Could someone help me out?
I have been away for 2 years now and i come back to modding.
All my posts are gone though i had been answered to my problem here 2 years ago.
Now i dont remember the solution n cannot fix it.
When i am landscape editing in a snowy region, i cannot see the actual height of the small bumps on the snowy surface.
if i open the lights, it is all bright white (cant see the shadows) but if i turn off the lights, then the sky is too dark to work. i mean it is like afternoon-evening.
I remember someone had told me to change a setting somewhere, and i remember the HDR keyword. But not quite sure since it was 2 years ago.
Could you please help?
You can sometimes get a brightness level between the default lighting and the "bright light" lighting by turning on the sky (cloud button next to the light), but this can also make things worse if the weather region is a cloudy one. Setting your display brightness or gamma correction down within your graphics card options often works better at toning down the brightness.

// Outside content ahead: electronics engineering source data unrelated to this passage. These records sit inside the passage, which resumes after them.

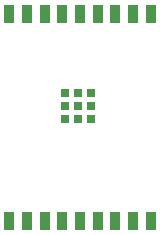
<source format=gbr>
%TF.GenerationSoftware,KiCad,Pcbnew,7.0.1*%
%TF.CreationDate,2023-07-22T19:51:59+09:00*%
%TF.ProjectId,gaming-clock,67616d69-6e67-42d6-936c-6f636b2e6b69,rev?*%
%TF.SameCoordinates,Original*%
%TF.FileFunction,Paste,Bot*%
%TF.FilePolarity,Positive*%
%FSLAX46Y46*%
G04 Gerber Fmt 4.6, Leading zero omitted, Abs format (unit mm)*
G04 Created by KiCad (PCBNEW 7.0.1) date 2023-07-22 19:51:59*
%MOMM*%
%LPD*%
G01*
G04 APERTURE LIST*
%ADD10R,0.900000X1.500000*%
%ADD11R,0.700000X0.700000*%
G04 APERTURE END LIST*
D10*
%TO.C,U1*%
X181462000Y-89268000D03*
X179962000Y-89268000D03*
X178462000Y-89268000D03*
X176962000Y-89268000D03*
X175462000Y-89268000D03*
X173962000Y-89268000D03*
X172462000Y-89268000D03*
X170962000Y-89268000D03*
X169462000Y-89268000D03*
X169462000Y-71768000D03*
X170962000Y-71768000D03*
X172462000Y-71768000D03*
X173962000Y-71768000D03*
X175462000Y-71768000D03*
X176962000Y-71768000D03*
X178462000Y-71768000D03*
X179962000Y-71768000D03*
X181462000Y-71768000D03*
D11*
X174162000Y-80658000D03*
X175262000Y-80658000D03*
X176362000Y-80658000D03*
X174162000Y-79608000D03*
X175262000Y-79608000D03*
X176362000Y-79608000D03*
X174162000Y-78458000D03*
X175262000Y-78458000D03*
X176362000Y-78458000D03*
%TD*%
M02*

</source>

The other option is to place large radius light sources in the areas you're editing, like ARWhiteIntense1800. As long as it's not too far away, or too close, it should add some contrast.

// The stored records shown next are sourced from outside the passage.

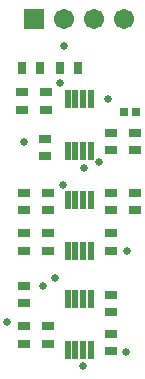
<source format=gts>
G04 Layer_Color=8388736*
%FSLAX44Y44*%
%MOMM*%
G71*
G01*
G75*
%ADD26R,0.8032X1.1032*%
%ADD27R,1.1032X0.8032*%
%ADD28R,0.5500X1.5500*%
%ADD29R,0.7032X0.8032*%
%ADD30C,1.7032*%
%ADD31R,1.7032X1.7032*%
%ADD32C,0.6532*%
D26*
X298330Y501650D02*
D03*
X283330D02*
D03*
X330080D02*
D03*
X315080D02*
D03*
D27*
X283210Y481210D02*
D03*
Y466210D02*
D03*
X303530Y481210D02*
D03*
Y466210D02*
D03*
X358140Y361830D02*
D03*
Y346830D02*
D03*
Y446920D02*
D03*
Y431920D02*
D03*
X304800Y396120D02*
D03*
Y381120D02*
D03*
Y346830D02*
D03*
Y361830D02*
D03*
X284480Y361830D02*
D03*
Y346830D02*
D03*
X302260Y441840D02*
D03*
Y426840D02*
D03*
X284480Y381120D02*
D03*
Y396120D02*
D03*
X378460Y381120D02*
D03*
Y396120D02*
D03*
X358140Y381120D02*
D03*
Y396120D02*
D03*
X284480Y302380D02*
D03*
Y317380D02*
D03*
X378460Y446920D02*
D03*
Y431920D02*
D03*
X358140Y276740D02*
D03*
Y261740D02*
D03*
X304800Y283090D02*
D03*
Y268090D02*
D03*
X358140Y309760D02*
D03*
Y294760D02*
D03*
X284480Y283090D02*
D03*
Y268090D02*
D03*
D28*
X321720Y346300D02*
D03*
X328220D02*
D03*
X334720D02*
D03*
X341220D02*
D03*
X321720Y390300D02*
D03*
X328220D02*
D03*
X334720D02*
D03*
X341220D02*
D03*
X321720Y431390D02*
D03*
X328220D02*
D03*
X334720D02*
D03*
X341220D02*
D03*
X321720Y475390D02*
D03*
X328220D02*
D03*
X334720D02*
D03*
X341220D02*
D03*
X321720Y262480D02*
D03*
X328220D02*
D03*
X334720D02*
D03*
X341220D02*
D03*
X321720Y306480D02*
D03*
X328220D02*
D03*
X334720D02*
D03*
X341220D02*
D03*
D29*
X379650Y464820D02*
D03*
X369650D02*
D03*
D30*
X369450Y543000D02*
D03*
X344050D02*
D03*
X318650D02*
D03*
D31*
X293250D02*
D03*
D32*
X371500Y346750D02*
D03*
X371000Y261500D02*
D03*
X317250Y402500D02*
D03*
X300990Y317500D02*
D03*
X270510Y287020D02*
D03*
X311150Y323850D02*
D03*
X314960Y488950D02*
D03*
X355500Y475250D02*
D03*
X335250Y417250D02*
D03*
X348250Y422000D02*
D03*
X318500Y520000D02*
D03*
X284480Y439420D02*
D03*
X334750Y249250D02*
D03*
M02*

</source>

Ultimately, you just need to do your best to read things by using the circle outline of the landscape tool to hint at any high parts, and to lots and lots of panning around to smooth out those areas. Most of it is just because the texture is such a solid white, so under any consistent light, it just looks flat.
Making a modified texture override for snow, with an obvious grid pattern would solve the problem, but is a bit of an excessive solution.
This is all part of the reason why I havn't gotten to my own arctic area yet... Too easy to become snowblind.